La sua struttura a ferro di cavallo è stata concepita sul modello architettonico del panopticon, teorizzato dal filosofo e giurista Jeremy Bentham e poi assunto come metafora di un potere invisibile ma sempre presente da pensatori come Michel Foucault o George Orwell.
La forma, infatti, consentiva di monitorare costantemente i detenuti rinchiusi in celle disposte a cerchio, grazie a una torre di controllo centrale. A Ventotene, insieme ai comuni carcerati, venivano esiliati anche oppositori politici come anarchici e antifascisti, questo fino alla sua chiusura avvenuta nel 1965.
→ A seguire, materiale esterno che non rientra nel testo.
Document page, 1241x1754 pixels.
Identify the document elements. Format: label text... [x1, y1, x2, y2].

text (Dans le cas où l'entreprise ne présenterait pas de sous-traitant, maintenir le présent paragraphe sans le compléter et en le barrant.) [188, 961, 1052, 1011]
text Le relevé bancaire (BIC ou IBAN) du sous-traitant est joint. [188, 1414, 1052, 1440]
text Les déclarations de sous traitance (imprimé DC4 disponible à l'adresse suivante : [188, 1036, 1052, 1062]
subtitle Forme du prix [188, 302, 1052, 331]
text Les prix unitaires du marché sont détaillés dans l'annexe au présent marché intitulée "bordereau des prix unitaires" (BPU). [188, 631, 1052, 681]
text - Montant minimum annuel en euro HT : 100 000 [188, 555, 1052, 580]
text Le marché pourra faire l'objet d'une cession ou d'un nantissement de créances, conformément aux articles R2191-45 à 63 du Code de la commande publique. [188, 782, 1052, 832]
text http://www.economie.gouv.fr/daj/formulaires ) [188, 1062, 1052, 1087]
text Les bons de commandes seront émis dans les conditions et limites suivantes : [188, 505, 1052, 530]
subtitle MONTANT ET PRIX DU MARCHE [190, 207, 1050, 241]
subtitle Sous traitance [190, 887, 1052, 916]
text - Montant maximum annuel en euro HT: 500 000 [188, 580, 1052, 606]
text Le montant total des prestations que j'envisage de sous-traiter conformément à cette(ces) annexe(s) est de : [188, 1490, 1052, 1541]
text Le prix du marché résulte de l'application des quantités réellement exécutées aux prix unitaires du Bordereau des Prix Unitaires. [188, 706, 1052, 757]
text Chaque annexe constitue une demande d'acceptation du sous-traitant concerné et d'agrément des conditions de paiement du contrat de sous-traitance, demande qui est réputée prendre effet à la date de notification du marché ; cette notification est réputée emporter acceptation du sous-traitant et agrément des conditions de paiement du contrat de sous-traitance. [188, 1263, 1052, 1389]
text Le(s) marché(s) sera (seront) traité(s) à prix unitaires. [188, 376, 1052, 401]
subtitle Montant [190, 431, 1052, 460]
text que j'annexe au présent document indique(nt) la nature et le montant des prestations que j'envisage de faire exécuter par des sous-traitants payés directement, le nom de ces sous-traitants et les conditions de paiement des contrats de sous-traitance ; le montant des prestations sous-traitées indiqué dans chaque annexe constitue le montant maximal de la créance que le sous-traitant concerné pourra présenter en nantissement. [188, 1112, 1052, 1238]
Il progetto di trasformare le rovine del carcere in un’Accademia è stato annunciato già nel 2016 e ha preso il via nel 2020 con la nomina di Costa, membro del Parlamento europeo e presidente della sua commissione per la cultura e l’istruzione.
Nello stesso anno, sono iniziati i lavori di messa in sicurezza del sito e una rete di partnership è stata stretta con l’Università di Roma Sapienza e Roma Tre, l’Istituto Universitario Europeo di Firenze, l’Agenzia Nazionale per le Nuove Tecnologie, l’Energia e lo Sviluppo Economico Sostenibile e l’Istituto Nazionale per la Protezione e la Ricerca Ambientale.
“Sentivamo che il silenzio e la lontananza di questo luogo sarebbero stati una fonte di ispirazione per gli artisti, proprio come lo era per i suoi prigionieri politici” afferma Costa.
Il progetto prenderà il nome da David Sassoli, ex presidente del Parlamento europeo, scomparso di recente. Il sito ospiterà un museo a cielo aperto per raccontare la sua storia, un giardino e alloggi per residenze artistiche, e offrirà a un vasto pubblico e ai suoi studenti (si prevede oltre 500 annuali) eventi, concerti e conferenze.